Problem 1
Set down the part of the Waldon Road article that starts with "Then it became" and goes on through "said Marilyn Musgrove.", word for word.
Problem 2
Resume the article about the eroding Waldon Road, picking up after its last sentence.

Passage
┄┄┄┄┄┄

The Post and Courier
Friday, April 25, 2008


HOLLYWOOD —For the last six months, the only public road into the Rantowles Shores neighborhood has been impassable. Residents reach their homes via a one-mile detour that includes a private dirt road.

At first it was only an annoyance. The constant coat of dust or mud on his car caused Mike Musgrove to stop washing it.

Then it became frightening. Scottie Warren recalls feeling helpless as she stood on one side of the huge hole in Waldon Road watching an ambulance that was trying to reach a neighbor, who had broken a hip, on the other side of the hole. Warren said EMS has gotten lost twice trying to reach her neighborhood in recent months.

Now some residents are wondering if the promised help will ever come. "We just feel like we're being neglected," said Marilyn Musgrove.

"Everybody comes, everybody looks, and we never see them again," Warren said.

The edge of Waldon Road began eroding where it crosses a canal in September, according to Marilyn Musgrove. An orange cone was placed in the hole, and then dirt was brought in to fill it. But the hole kept growing.

┄┄┄┄┄┄

Dataset extract
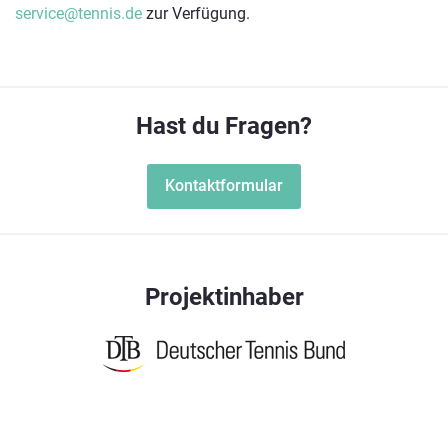
service@tennis.de
zur Verfügung.
Hast du Fragen?
Kontaktformular
Projektinhaber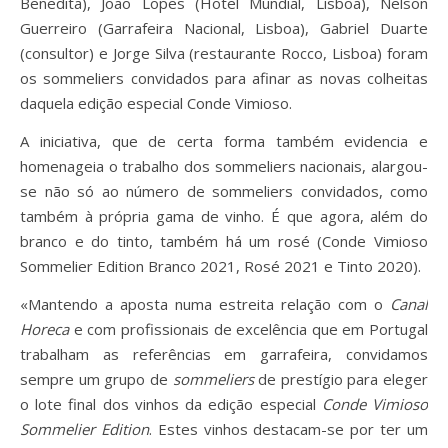
Benedita), João Lopes (Hotel Mundial, Lisboa), Nelson
Guerreiro (Garrafeira Nacional, Lisboa), Gabriel Duarte
(consultor) e Jorge Silva (restaurante Rocco, Lisboa) foram
os sommeliers convidados para afinar as novas colheitas
daquela edição especial Conde Vimioso.
A iniciativa, que de certa forma também evidencia e
homenageia o trabalho dos sommeliers nacionais, alargou-
se não só ao número de sommeliers convidados, como
também à própria gama de vinho. É que agora, além do
branco e do tinto, também há um rosé (Conde Vimioso
Sommelier Edition Branco 2021, Rosé 2021 e Tinto 2020).
«Mantendo a aposta numa estreita relação com o
Canal
Horeca
e com profissionais de excelência que em Portugal
trabalham as referências em garrafeira, convidamos
sempre um grupo de
sommeliers
de prestígio para eleger
o lote final dos vinhos da edição especial
Conde
Vimioso
Sommelier Edition
. Estes vinhos destacam-se por ter um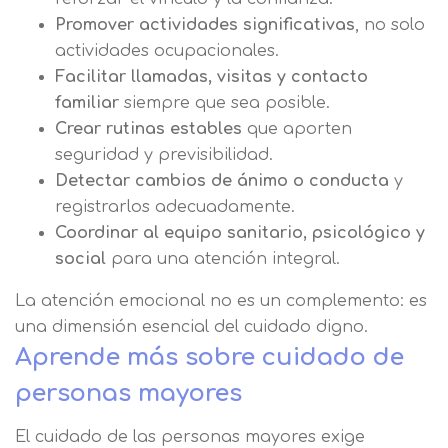
Promover actividades significativas
, no solo
actividades ocupacionales.
Facilitar llamadas, visitas y contacto
familiar
siempre que sea posible.
Crear rutinas estables
que aporten
seguridad y previsibilidad.
Detectar cambios de ánimo o conducta
y
registrarlos adecuadamente.
Coordinar al equipo sanitario, psicológico y
social
para una atención integral.
La atención emocional no es un complemento: es
una dimensión esencial del cuidado digno.
Aprende más sobre cuidado de
personas mayores
El cuidado de las personas mayores exige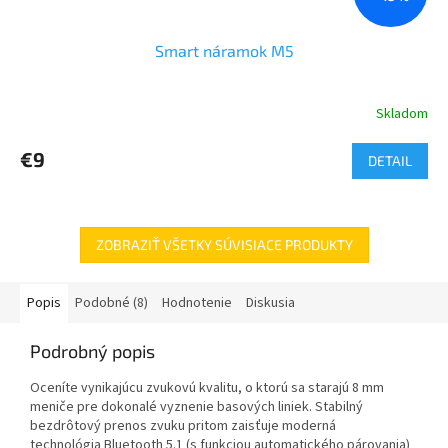
Smart náramok M5
Skladom
€9
DETAIL
ZOBRAZIŤ VŠETKY SÚVISIACE PRODUKTY
Popis
Podobné (8)
Hodnotenie
Diskusia
Podrobný popis
Oceníte vynikajúcu zvukovú kvalitu, o ktorú sa starajú 8 mm
meniče pre dokonalé vyznenie basových liniek. Stabilný
bezdrôtový prenos zvuku pritom zaisťuje moderná
technológia Bluetooth 5.1 (s funkciou automatického párovania)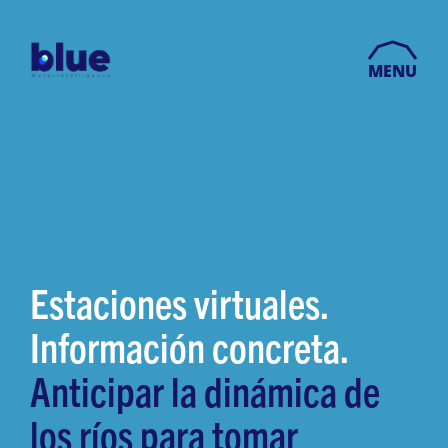
MENU
Estaciones virtuales.
Información concreta.
Anticipar la dinámica de
los ríos para tomar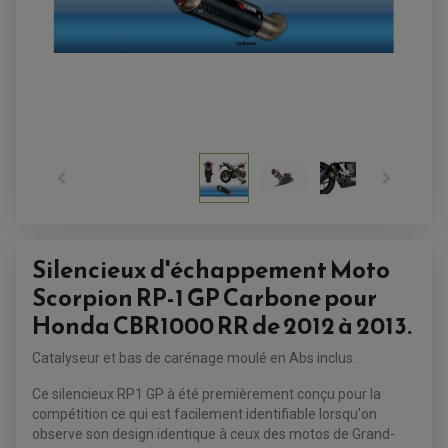


ACCESSOIRES QUAD
ACCESSOIRES ANODISES POUR QUAD
BOUCHON DE RÉSERVOIR QUAD
GUIDON QUAD
KIT DÉCO QUAD / SSV
Silencieux d'échappement Moto
KIT POIGNÉE DE GAZ QUAD
POIGNÉE QUAD
Scorpion RP-1 GP Carbone pour
PROTÈGE-MAINS
PONTETS / REHAUSSES DE GUIDON
Honda CBR1000 RR de 2012 à 2013.
REPOSE PIED QUAD
Catalyseur et bas de carénage moulé en Abs inclus.
BAGAGERIE / TREUIL / ATTELAGE
ÉQUIPEMENT ÉLECTRIQUE
COFFRE / TOP CASE QUAD
Ce silencieux RP1 GP à été premièrement conçu pour la
ACCESSOIRES ÉLECTRIQUE ENDURO
TREUIL ET ATTELAGE QUAD-SSV
compétition ce qui est facilement identifiable lorsqu'on
PLAQUE PHARE
BAGAGERIE
COMPTEUR D'HEURE
observe son design identique à ceux des motos de Grand-
BAGAGERIE SOUPLE
DÉMARREUR
ÉCHAPPEMENT QUAD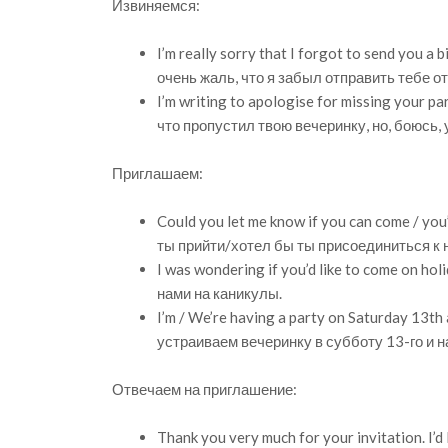
Извиняемся:
I’m really sorry that I forgot to send you a 
очень жаль, что я забыл отправить тебе о
I’m writing to apologise for missing your pa
что пропустил твою вечеринку, но, боюсь, 
Приглашаем:
Could you let me know if you can come / you
ты прийти/хотел бы ты присоединиться к 
I was wondering if you’d like to come on ho
нами на каникулы.
I’m / We’re having a party on Saturday 13th 
устраиваем вечеринку в субботу 13-го и н
Отвечаем на приглашение:
Thank you very much for your invitation. I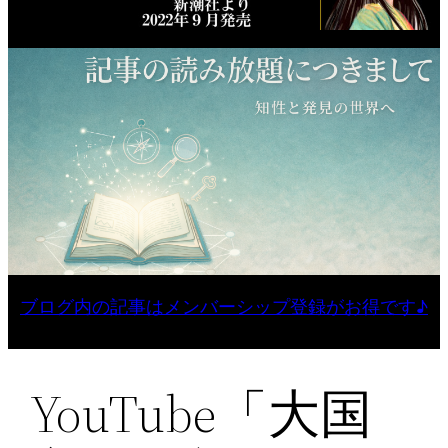
ブログ内の記事はメンバーシップ登録がお得です♪
YouTube「大国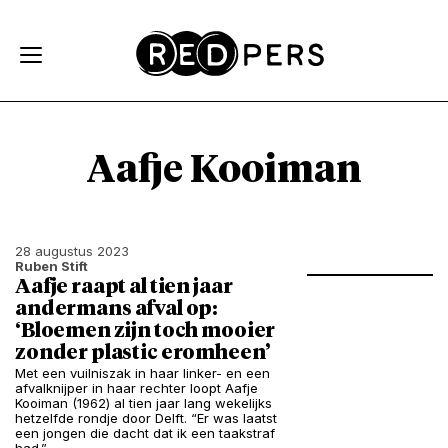
Skip and go to content
Directly to navigation
Aafje Kooiman
28 augustus 2023
Ruben Stift
Aafje raapt al tien jaar
andermans afval op:
‘Bloemen zijn toch mooier
zonder plastic eromheen’
Met een vuilniszak in haar linker- en een
afvalknijper in haar rechter loopt Aafje
Kooiman (1962) al tien jaar lang wekelijks
hetzelfde rondje door Delft. “Er was laatst
een jongen die dacht dat ik een taakstraf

┄┄┄┄┄┄

Response 1
Then it became frightening. Scottie Warren recalls feeling helpless as she stood on one side of the huge hole in Waldon Road watching an ambulance that was trying to reach a neighbor, who had broken a hip, on the other side of the hole. Warren said EMS has gotten lost twice trying to reach her neighborhood in recent months.

Now some residents are wondering if the promised help will ever come. "We just feel like we're being neglected," said Marilyn Musgrove.

Response 2
In late October, the road collapsed due to "a major failure" in a 36-inch pipe that ran underneath, wrote J. Michael Black, district maintenance engineer for S.C. Department of Transportation, in a letter to state Rep. Robert Brown. The pipe was intended to allow tidal flow under the road, which intersects Savannah Highway in Hollywood.

SCDOT coordinated with a nearby property owner to allow the 25 or so residents use of a dirt road called Messervy as long as it takes to make repairs, Black said this week.

The six months Waldon Road has been impassable "is a long period of time," but efforts have been continuous, Black said. The process involves a lot of parties, and "we really wanted to get the people a permanent fix."

It isn't the first time Waldon Road has failed nearby residents.

Several said the road was closed for a couple months after it washed out in 1998, and for several months in 1988. At that time, residents were told the pipe being installed was a temporary fix and that a bridge would be installed when funds were secured.

Marilyn Musgrove said it was obvious to residents the pipe wasn't large enough to move the rushing water under the street.

This time SCDOT planned to install a 6-foot-by-6-foot box culvert under the road to move water, collecting contractors' bids in early March, Black said.

Later the department learned the environmental impact of blocking tidal flow long enough to install the culvert was too great.

Now another pipe, this one 84 inches in diameter, is proposed.

In his letter to Brown, Black said the project would be presented to the SCDOT Commission at its April meeting. He told Marilyn Musgrove the same, she said.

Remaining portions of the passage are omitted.